● EXTRACTED RECORDS:
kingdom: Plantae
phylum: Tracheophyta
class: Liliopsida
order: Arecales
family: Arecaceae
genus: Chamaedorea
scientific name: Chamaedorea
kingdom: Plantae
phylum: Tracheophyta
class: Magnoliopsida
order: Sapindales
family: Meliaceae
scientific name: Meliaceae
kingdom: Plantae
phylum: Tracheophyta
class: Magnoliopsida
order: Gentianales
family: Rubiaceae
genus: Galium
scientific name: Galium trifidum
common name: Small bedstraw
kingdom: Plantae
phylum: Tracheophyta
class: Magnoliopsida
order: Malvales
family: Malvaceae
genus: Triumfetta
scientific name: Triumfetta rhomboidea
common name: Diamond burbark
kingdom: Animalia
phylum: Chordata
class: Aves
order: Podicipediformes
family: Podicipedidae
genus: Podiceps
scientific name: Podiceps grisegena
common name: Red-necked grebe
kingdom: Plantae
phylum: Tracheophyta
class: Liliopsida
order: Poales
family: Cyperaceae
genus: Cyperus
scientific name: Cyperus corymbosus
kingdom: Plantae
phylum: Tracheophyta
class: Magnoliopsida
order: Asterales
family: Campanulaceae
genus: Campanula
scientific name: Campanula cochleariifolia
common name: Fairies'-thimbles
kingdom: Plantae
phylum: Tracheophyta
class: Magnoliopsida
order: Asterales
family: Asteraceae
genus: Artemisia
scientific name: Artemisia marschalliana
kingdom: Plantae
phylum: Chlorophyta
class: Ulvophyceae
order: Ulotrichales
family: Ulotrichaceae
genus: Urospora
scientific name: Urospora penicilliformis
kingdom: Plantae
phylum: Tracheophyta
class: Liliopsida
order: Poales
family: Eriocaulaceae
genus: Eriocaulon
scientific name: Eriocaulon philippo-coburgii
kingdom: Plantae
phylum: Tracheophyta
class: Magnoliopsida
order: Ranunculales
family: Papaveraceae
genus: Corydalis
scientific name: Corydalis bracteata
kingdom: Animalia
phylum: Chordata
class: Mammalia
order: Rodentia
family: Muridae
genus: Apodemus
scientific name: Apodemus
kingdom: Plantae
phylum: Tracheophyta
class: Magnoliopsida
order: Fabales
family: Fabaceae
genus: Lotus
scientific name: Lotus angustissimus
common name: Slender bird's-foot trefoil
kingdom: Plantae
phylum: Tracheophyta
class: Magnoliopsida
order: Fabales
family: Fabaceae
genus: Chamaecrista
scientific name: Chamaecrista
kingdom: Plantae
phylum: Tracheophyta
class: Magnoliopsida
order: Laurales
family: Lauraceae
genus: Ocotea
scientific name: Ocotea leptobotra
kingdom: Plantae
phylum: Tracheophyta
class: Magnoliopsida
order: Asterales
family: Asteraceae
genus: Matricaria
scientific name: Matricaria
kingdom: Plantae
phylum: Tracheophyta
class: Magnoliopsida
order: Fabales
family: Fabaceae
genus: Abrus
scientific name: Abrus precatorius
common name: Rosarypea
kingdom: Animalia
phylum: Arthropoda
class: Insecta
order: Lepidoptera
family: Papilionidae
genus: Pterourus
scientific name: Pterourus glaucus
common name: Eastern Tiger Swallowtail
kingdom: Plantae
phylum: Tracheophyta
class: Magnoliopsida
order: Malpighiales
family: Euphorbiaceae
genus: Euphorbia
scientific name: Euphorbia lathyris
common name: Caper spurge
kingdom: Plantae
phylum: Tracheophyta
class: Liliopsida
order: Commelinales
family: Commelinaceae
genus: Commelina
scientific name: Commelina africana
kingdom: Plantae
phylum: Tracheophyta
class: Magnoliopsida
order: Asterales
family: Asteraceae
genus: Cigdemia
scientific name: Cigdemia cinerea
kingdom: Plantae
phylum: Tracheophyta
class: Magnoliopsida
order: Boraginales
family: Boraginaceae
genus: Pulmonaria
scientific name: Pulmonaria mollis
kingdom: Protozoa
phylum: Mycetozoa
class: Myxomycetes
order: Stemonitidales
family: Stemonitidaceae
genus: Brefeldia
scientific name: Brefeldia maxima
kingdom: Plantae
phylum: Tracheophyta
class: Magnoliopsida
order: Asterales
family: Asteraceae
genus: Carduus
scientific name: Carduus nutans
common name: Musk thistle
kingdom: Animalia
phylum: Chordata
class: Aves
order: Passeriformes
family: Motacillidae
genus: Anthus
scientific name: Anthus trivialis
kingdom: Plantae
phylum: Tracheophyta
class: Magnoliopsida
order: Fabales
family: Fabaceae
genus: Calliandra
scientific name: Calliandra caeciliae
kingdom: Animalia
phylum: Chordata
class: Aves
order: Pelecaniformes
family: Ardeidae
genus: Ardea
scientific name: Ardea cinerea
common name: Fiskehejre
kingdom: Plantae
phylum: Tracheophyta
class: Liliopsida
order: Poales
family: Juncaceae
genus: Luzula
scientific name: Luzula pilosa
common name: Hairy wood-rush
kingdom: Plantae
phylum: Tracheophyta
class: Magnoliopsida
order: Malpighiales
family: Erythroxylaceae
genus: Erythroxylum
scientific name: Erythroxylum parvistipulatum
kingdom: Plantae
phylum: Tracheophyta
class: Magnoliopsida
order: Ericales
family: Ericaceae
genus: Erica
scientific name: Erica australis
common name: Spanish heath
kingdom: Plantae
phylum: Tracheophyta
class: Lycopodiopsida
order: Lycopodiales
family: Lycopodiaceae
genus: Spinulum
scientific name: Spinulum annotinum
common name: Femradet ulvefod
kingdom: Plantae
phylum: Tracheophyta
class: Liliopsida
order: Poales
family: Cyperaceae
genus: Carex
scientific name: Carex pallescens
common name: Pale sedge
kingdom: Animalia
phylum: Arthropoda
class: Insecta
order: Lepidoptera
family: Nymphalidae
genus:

● PROMPT:
Please format the lines of the data above as a numbered list, from the line with "scientific name: Brefeldia maxima" to the line with "genus: Luzula", both included, leaving out any blank lines.

● EXERCISE ANSWER:
1. scientific name: Brefeldia maxima
2. kingdom: Plantae
3. phylum: Tracheophyta
4. class: Magnoliopsida
5. order: Asterales
6. family: Asteraceae
7. genus: Carduus
8. scientific name: Carduus nutans
9. common name: Musk thistle
10. kingdom: Animalia
11. phylum: Chordata
12. class: Aves
13. order: Passeriformes
14. family: Motacillidae
15. genus: Anthus
16. scientific name: Anthus trivialis
17. kingdom: Plantae
18. phylum: Tracheophyta
19. class: Magnoliopsida
20. order: Fabales
21. family: Fabaceae
22. genus: Calliandra
23. scientific name: Calliandra caeciliae
24. kingdom: Animalia
25. phylum: Chordata
26. class: Aves
27. order: Pelecaniformes
28. family: Ardeidae
29. genus: Ardea
30. scientific name: Ardea cinerea
31. common name: Fiskehejre
32. kingdom: Plantae
33. phylum: Tracheophyta
34. class: Liliopsida
35. order: Poales
36. family: Juncaceae
37. genus: Luzula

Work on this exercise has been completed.